Records from a data source
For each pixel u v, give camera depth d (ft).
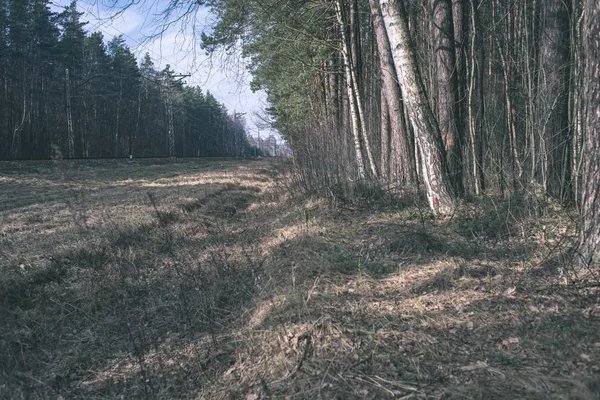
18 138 132.46
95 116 173.17
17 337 15.15
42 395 12.19
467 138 31.60
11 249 23.80
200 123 282.15
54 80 146.20
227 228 31.99
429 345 10.78
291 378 10.36
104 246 23.86
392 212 26.96
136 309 17.74
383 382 9.53
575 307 11.75
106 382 12.84
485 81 43.27
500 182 26.89
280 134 81.76
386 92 34.17
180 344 14.49
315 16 38.99
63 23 133.18
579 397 8.06
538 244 18.08
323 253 18.79
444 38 26.94
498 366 9.62
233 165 131.44
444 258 17.53
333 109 52.90
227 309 16.72
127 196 46.75
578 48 21.17
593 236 13.82
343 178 31.32
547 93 23.66
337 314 12.78
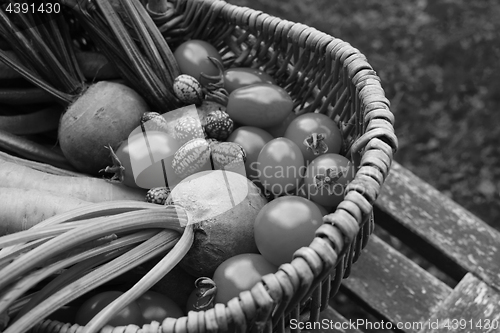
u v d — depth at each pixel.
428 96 0.77
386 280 0.47
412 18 0.85
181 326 0.33
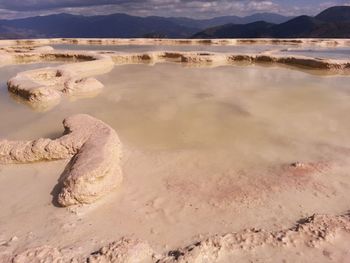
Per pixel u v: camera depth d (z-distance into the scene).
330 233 3.22
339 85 10.62
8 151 5.09
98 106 8.67
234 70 13.73
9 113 8.35
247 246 3.11
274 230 3.41
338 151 5.50
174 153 5.51
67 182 3.99
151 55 16.86
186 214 3.77
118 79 12.13
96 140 4.95
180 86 10.72
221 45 24.06
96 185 4.00
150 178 4.64
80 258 3.02
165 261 2.91
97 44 25.30
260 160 5.23
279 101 8.73
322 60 13.89
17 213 3.85
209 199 4.07
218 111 7.93
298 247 3.08
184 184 4.46
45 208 3.94
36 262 2.91
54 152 5.04
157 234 3.43
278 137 6.22
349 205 3.91
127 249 3.02
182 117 7.54
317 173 4.71
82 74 13.09
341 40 23.38
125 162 5.15
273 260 2.93
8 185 4.50
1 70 14.79
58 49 21.61
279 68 14.22
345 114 7.54
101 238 3.37
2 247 3.18
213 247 3.08
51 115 8.04
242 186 4.38
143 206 3.94
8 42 24.16
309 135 6.29
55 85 11.29
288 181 4.49
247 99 8.95
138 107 8.43
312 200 4.02
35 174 4.77
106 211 3.85
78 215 3.78
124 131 6.69
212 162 5.17
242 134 6.41
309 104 8.42
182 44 25.12
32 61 17.56
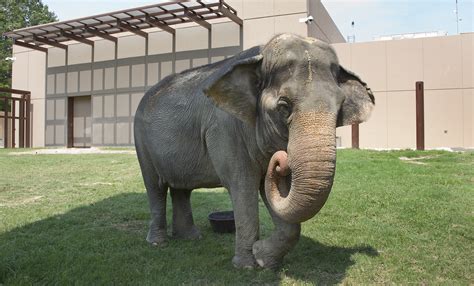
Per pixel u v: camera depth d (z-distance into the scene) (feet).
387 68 70.44
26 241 17.54
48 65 95.66
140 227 20.48
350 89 11.57
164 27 78.02
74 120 95.09
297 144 9.39
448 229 17.80
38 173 40.68
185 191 18.11
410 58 69.36
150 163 17.29
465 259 14.32
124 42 87.10
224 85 11.31
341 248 15.76
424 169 35.60
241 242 13.28
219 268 13.58
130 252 15.70
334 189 26.89
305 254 14.94
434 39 68.33
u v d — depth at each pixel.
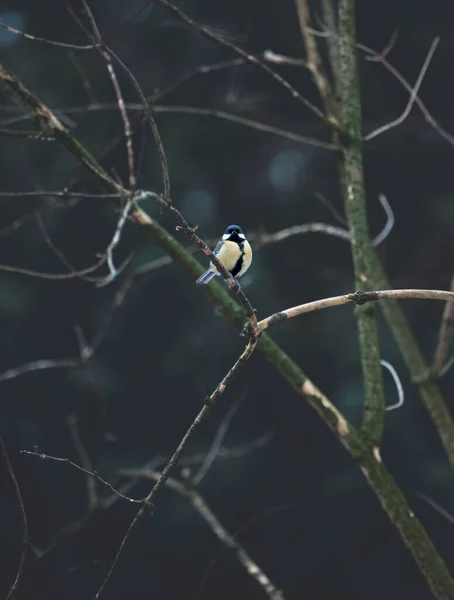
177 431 16.88
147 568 15.53
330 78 14.50
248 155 17.59
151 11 16.56
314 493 16.56
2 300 16.12
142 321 17.14
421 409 16.44
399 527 6.71
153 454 16.55
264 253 17.38
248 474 16.45
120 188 7.12
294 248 17.52
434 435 16.44
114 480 9.33
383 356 16.17
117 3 16.48
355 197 7.67
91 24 6.62
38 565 12.62
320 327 16.94
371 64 16.06
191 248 8.24
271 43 15.98
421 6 16.31
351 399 16.03
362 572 16.12
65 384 16.23
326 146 7.91
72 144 7.12
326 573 16.11
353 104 7.89
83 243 16.50
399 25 16.03
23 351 16.33
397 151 16.75
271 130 8.07
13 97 7.07
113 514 15.41
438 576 6.58
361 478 16.30
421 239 17.30
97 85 16.36
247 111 16.36
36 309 16.61
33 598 12.89
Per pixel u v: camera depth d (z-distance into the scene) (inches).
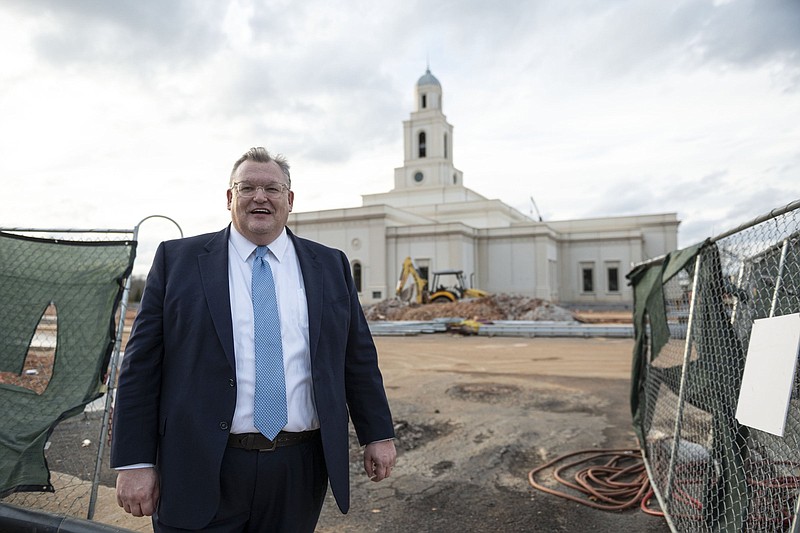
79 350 156.8
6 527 109.3
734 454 127.0
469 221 2106.3
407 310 1167.6
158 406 96.9
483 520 173.6
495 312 1088.2
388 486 205.0
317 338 100.5
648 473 194.9
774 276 119.0
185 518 90.5
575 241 1962.4
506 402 353.7
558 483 206.7
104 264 162.1
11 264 163.3
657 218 2047.2
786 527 113.3
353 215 1700.3
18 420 151.0
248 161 102.1
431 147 2363.4
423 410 329.4
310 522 101.7
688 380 162.1
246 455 93.7
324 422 97.7
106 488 185.9
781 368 96.9
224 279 98.0
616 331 812.0
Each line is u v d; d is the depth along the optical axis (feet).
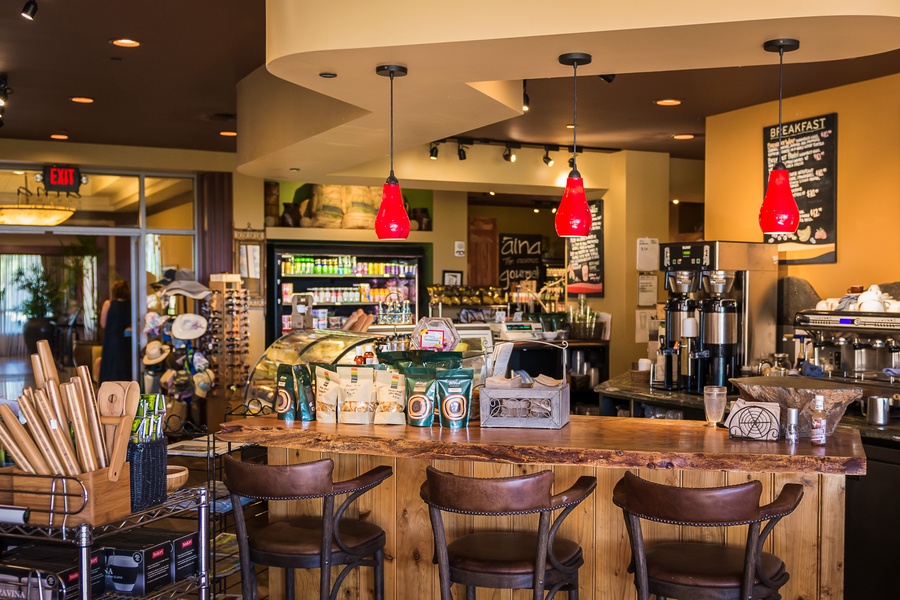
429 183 27.81
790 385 11.33
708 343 18.63
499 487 9.51
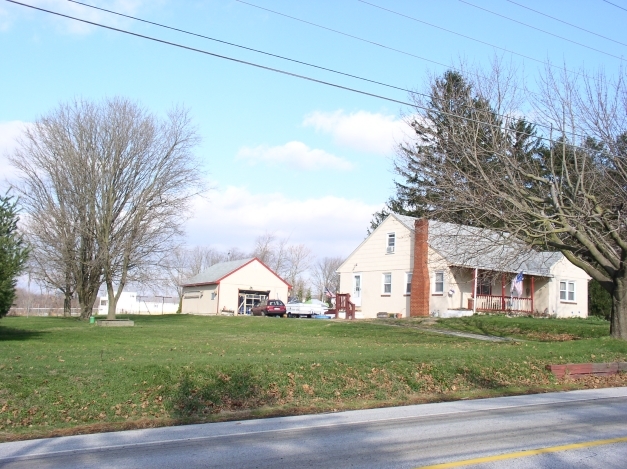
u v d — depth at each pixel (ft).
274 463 25.49
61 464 25.50
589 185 73.97
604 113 70.69
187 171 198.59
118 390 38.32
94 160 122.83
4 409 34.27
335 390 43.83
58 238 128.36
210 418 36.55
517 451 27.20
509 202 71.36
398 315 131.23
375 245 141.49
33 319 137.59
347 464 25.21
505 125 76.28
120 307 271.08
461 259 93.30
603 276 71.82
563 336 90.63
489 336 92.99
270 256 320.09
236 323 122.21
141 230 120.78
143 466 25.11
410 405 41.63
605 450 27.48
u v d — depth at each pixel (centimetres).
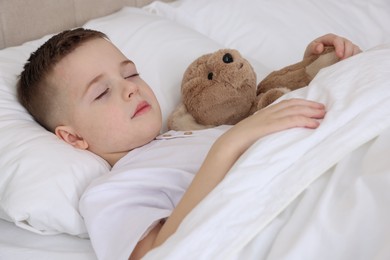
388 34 166
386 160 71
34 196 88
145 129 103
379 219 66
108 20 139
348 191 70
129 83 103
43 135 100
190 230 70
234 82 109
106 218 86
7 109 107
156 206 90
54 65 104
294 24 156
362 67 88
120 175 91
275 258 66
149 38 134
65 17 142
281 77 118
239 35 152
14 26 132
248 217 70
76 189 92
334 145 75
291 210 73
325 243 66
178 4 159
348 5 169
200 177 80
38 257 87
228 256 67
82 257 87
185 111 117
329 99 84
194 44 136
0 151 96
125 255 80
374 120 77
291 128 80
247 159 75
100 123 101
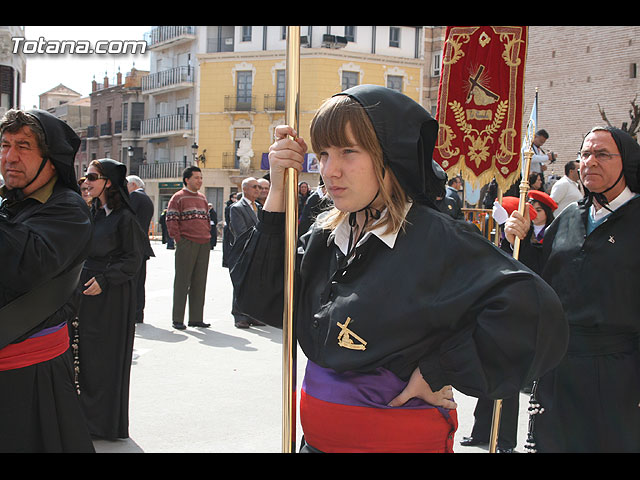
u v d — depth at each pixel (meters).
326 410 2.16
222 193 42.75
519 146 5.39
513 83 5.37
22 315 2.93
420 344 2.05
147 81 47.28
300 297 2.36
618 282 3.54
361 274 2.14
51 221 3.00
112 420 4.91
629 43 20.28
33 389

PROBLEM TO WORK ON:
Set down exactly the lines above, from the line containing "157 234 3.43" through the line containing "248 155 17.59". Skip the pictures.

RESULT:
157 234 3.43
278 137 6.22
349 205 3.91
127 249 3.02
182 117 7.54
317 173 4.71
82 74 13.09
341 40 23.38
125 162 5.15
273 260 2.93
8 185 4.50
1 70 14.79
58 49 21.61
279 68 14.22
345 114 7.54
101 238 3.37
2 247 3.18
213 247 3.08
51 115 8.04
242 186 4.38
143 206 3.94
8 42 24.16
309 135 6.29
55 85 11.29
288 181 4.49
247 99 8.95
138 107 8.43
312 200 4.02
35 174 4.77
106 211 3.85
78 215 3.78
124 131 6.69
212 162 5.17
242 134 6.41
309 104 8.42
182 44 25.12
32 61 17.56
Per pixel u v: camera depth d (z-distance into the scene) (feet).
387 68 70.44
26 241 17.54
48 65 95.66
140 227 20.48
350 89 11.57
164 27 78.02
74 120 95.09
297 144 9.39
448 229 17.80
38 173 40.68
185 191 18.11
410 58 69.36
150 163 17.29
465 259 14.32
124 42 87.10
224 85 11.31
341 248 15.76
424 169 35.60
241 242 13.28
219 268 13.58
130 252 15.70
334 189 26.89
305 254 14.94
434 39 68.33
u v d — depth at each pixel.
177 431 16.88
147 568 15.53
330 78 14.50
248 155 17.59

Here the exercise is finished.